** Opening Material to process block **

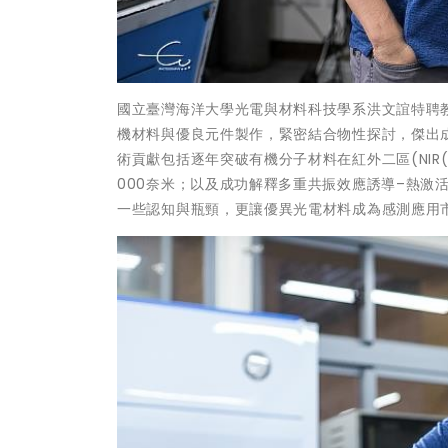
國立臺灣海洋大學光電與材料科技學系洪文誼特聘
機材料與優良元件製作，緊密結合物性探討，傑出成果連續
術貢獻包括逐年突破有機分子材料在紅外二區(NIR(
000奈米；以及成功解釋多重共振效應誘導–熱激
一些認知與瓶頸，更讓優異光電材料成為感測應用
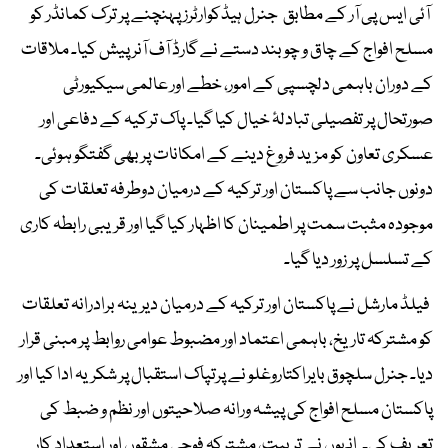
آئی ایس پی آر کے مطابق جنرل ہیڈکوارٹرز پہنچنے پر ترک کمانڈر کو
مسلح افواج کے چاق و چوبند دستے نے گارڈ آف آنر پیش کیا۔ ملاقات
کے دوران باہمی دلچسپی کے امور، خطے اور عالمی سیکیورٹی
صورتحال پر تفصیلی تبادلۂ خیال کیا گیا۔ پاک ترکیہ کے دفاعی اور
عسکری تعاون کو مزید فروغ دینے کے امکانات پر بھی گفتگو ہوئی۔
دونوں جانب سے پاکستان اور ترکیہ کے درمیان دوطرفہ تعلقات کی
موجودہ مثبت سمت پر اطمینان کا اظہار کیا گیا اور قریبی رابطہ کاری
کے تسلسل پر زور دیا گیا۔
فیلڈ مارشل نے پاکستان اور ترکیہ کے درمیان دیرینہ برادرانہ تعلقات
کو مشترکہ تاریخ، باہمی اعتماد اور مضبوط عوامی روابط پر مبنی قرار
دیا۔ جنرل سلچوق بایراکتاروغلو نے پرتپاک استقبال پر شکریہ ادا کیا اور
پاکستان مسلح افواج کی پیشہ ورانہ صلاحیتوں اور نظم و ضبط کی
تعریف کی۔ انہوں نے تربیت، مشترکہ فوجی مشقوں اور استعداد کار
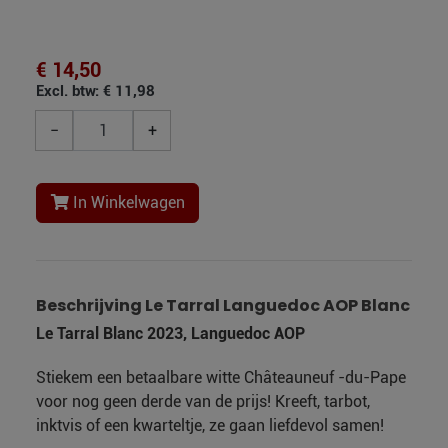
€ 14,50
Excl. btw: € 11,98
−
+
In Winkelwagen
Beschrijving Le Tarral Languedoc AOP Blanc
Le Tarral Blanc 2023, Languedoc AOP
Stiekem een betaalbare witte Châteauneuf -du-Pape
voor nog geen derde van de prijs! Kreeft, tarbot,
inktvis of een kwarteltje, ze gaan liefdevol samen!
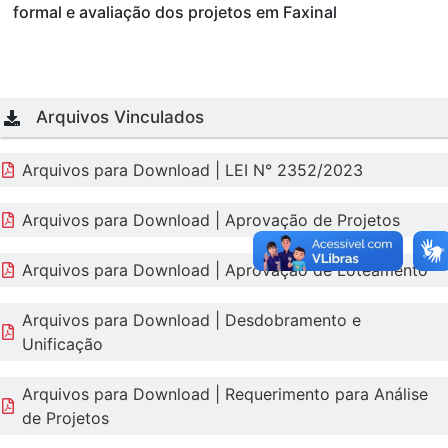
formal e avaliação dos projetos em Faxinal
Arquivos Vinculados
Arquivos para Download | LEI N° 2352/2023
Arquivos para Download | Aprovação de Projetos
Arquivos para Download | Aprovação de Loteamento
Arquivos para Download | Desdobramento e
Unificação
Arquivos para Download | Requerimento para Análise
de Projetos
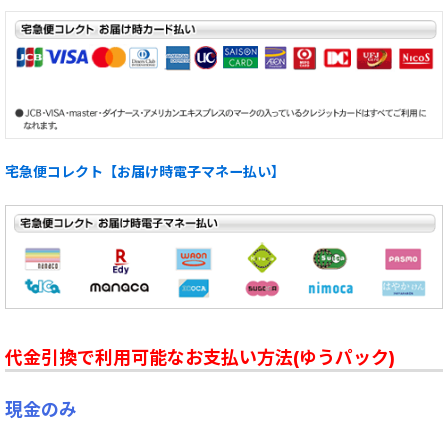
宅急便コレクト【お届け時電子マネー払い】
代金引換で利用可能なお支払い方法(ゆうパック)
現金のみ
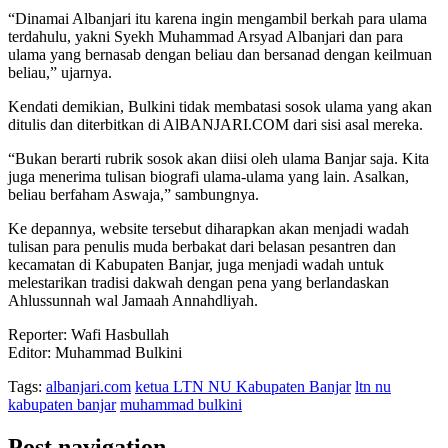
“Dinamai Albanjari itu karena ingin mengambil berkah para ulama
terdahulu, yakni Syekh Muhammad Arsyad Albanjari dan para
ulama yang bernasab dengan beliau dan bersanad dengan keilmuan
beliau,” ujarnya.
Kendati demikian, Bulkini tidak membatasi sosok ulama yang akan
ditulis dan diterbitkan di AlBANJARI.COM dari sisi asal mereka.
“Bukan berarti rubrik sosok akan diisi oleh ulama Banjar saja. Kita
juga menerima tulisan biografi ulama-ulama yang lain. Asalkan,
beliau berfaham Aswaja,” sambungnya.
Ke depannya, website tersebut diharapkan akan menjadi wadah
tulisan para penulis muda berbakat dari belasan pesantren dan
kecamatan di Kabupaten Banjar, juga menjadi wadah untuk
melestarikan tradisi dakwah dengan pena yang berlandaskan
Ahlussunnah wal Jamaah Annahdliyah.
Reporter: Wafi Hasbullah
Editor: Muhammad Bulkini
Tags:
albanjari.com
ketua LTN NU Kabupaten Banjar
ltn nu
kabupaten banjar
muhammad bulkini
Post navigation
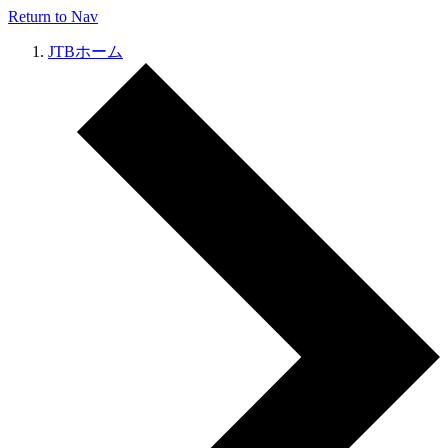
Return to Nav
JTBホーム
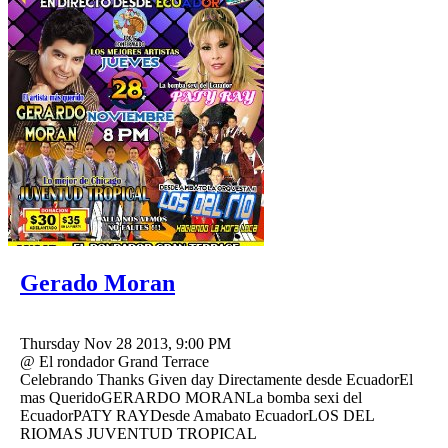
Gerado Moran
Thursday Nov 28 2013, 9:00 PM
@ El rondador Grand Terrace
Celebrando Thanks Given day Directamente desde EcuadorEl
mas QueridoGERARDO MORANLa bomba sexi del
EcuadorPATY RAYDesde Amabato EcuadorLOS DEL
RIOMAS JUVENTUD TROPICAL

** Closing Material to process block **

# What you need to do:
Reproduce every line of the listing above with each occurrence of "Arquivos para Download" switched to "Documentos para Download" and everything else left unchanged. Omit the pictures from your answer.

# Solved exercise:
國立臺灣海洋大學光電與材料科技學系洪文誼特聘
機材料與優良元件製作，緊密結合物性探討，傑出成果連續
術貢獻包括逐年突破有機分子材料在紅外二區(NIR(
000奈米；以及成功解釋多重共振效應誘導–熱激
一些認知與瓶頸，更讓優異光電材料成為感測應用
آئی ایس پی آر کے مطابق جنرل ہیڈکوارٹرز پہنچنے پر ترک کمانڈر کو
مسلح افواج کے چاق و چوبند دستے نے گارڈ آف آنر پیش کیا۔ ملاقات
کے دوران باہمی دلچسپی کے امور، خطے اور عالمی سیکیورٹی
صورتحال پر تفصیلی تبادلۂ خیال کیا گیا۔ پاک ترکیہ کے دفاعی اور
عسکری تعاون کو مزید فروغ دینے کے امکانات پر بھی گفتگو ہوئی۔
دونوں جانب سے پاکستان اور ترکیہ کے درمیان دوطرفہ تعلقات کی
موجودہ مثبت سمت پر اطمینان کا اظہار کیا گیا اور قریبی رابطہ کاری
کے تسلسل پر زور دیا گیا۔
فیلڈ مارشل نے پاکستان اور ترکیہ کے درمیان دیرینہ برادرانہ تعلقات
کو مشترکہ تاریخ، باہمی اعتماد اور مضبوط عوامی روابط پر مبنی قرار
دیا۔ جنرل سلچوق بایراکتاروغلو نے پرتپاک استقبال پر شکریہ ادا کیا اور
پاکستان مسلح افواج کی پیشہ ورانہ صلاحیتوں اور نظم و ضبط کی
تعریف کی۔ انہوں نے تربیت، مشترکہ فوجی مشقوں اور استعداد کار
€ 14,50
Excl. btw: € 11,98
−
+
In Winkelwagen
Beschrijving Le Tarral Languedoc AOP Blanc
Le Tarral Blanc 2023, Languedoc AOP
Stiekem een betaalbare witte Châteauneuf -du-Pape
voor nog geen derde van de prijs! Kreeft, tarbot,
inktvis of een kwarteltje, ze gaan liefdevol samen!
formal e avaliação dos projetos em Faxinal
Arquivos Vinculados
Documentos para Download | LEI N° 2352/2023
Documentos para Download | Aprovação de Projetos
Documentos para Download | Aprovação de Loteamento
Documentos para Download | Desdobramento e
Unificação
Documentos para Download | Requerimento para Análise
de Projetos
宅急便コレクト【お届け時電子マネー払い】
代金引換で利用可能なお支払い方法(ゆうパック)
現金のみ
“Dinamai Albanjari itu karena ingin mengambil berkah para ulama
terdahulu, yakni Syekh Muhammad Arsyad Albanjari dan para
ulama yang bernasab dengan beliau dan bersanad dengan keilmuan
beliau,” ujarnya.
Kendati demikian, Bulkini tidak membatasi sosok ulama yang akan
ditulis dan diterbitkan di AlBANJARI.COM dari sisi asal mereka.
“Bukan berarti rubrik sosok akan diisi oleh ulama Banjar saja. Kita
juga menerima tulisan biografi ulama-ulama yang lain. Asalkan,
beliau berfaham Aswaja,” sambungnya.
Ke depannya, website tersebut diharapkan akan menjadi wadah
tulisan para penulis muda berbakat dari belasan pesantren dan
kecamatan di Kabupaten Banjar, juga menjadi wadah untuk
melestarikan tradisi dakwah dengan pena yang berlandaskan
Ahlussunnah wal Jamaah Annahdliyah.
Reporter: Wafi Hasbullah
Editor: Muhammad Bulkini
Tags:
albanjari.com
ketua LTN NU Kabupaten Banjar
ltn nu
kabupaten banjar
muhammad bulkini
Post navigation
Return to Nav
JTBホーム
Gerado Moran
Thursday Nov 28 2013, 9:00 PM
@ El rondador Grand Terrace
Celebrando Thanks Given day Directamente desde EcuadorEl
mas QueridoGERARDO MORANLa bomba sexi del
EcuadorPATY RAYDesde Amabato EcuadorLOS DEL
RIOMAS JUVENTUD TROPICAL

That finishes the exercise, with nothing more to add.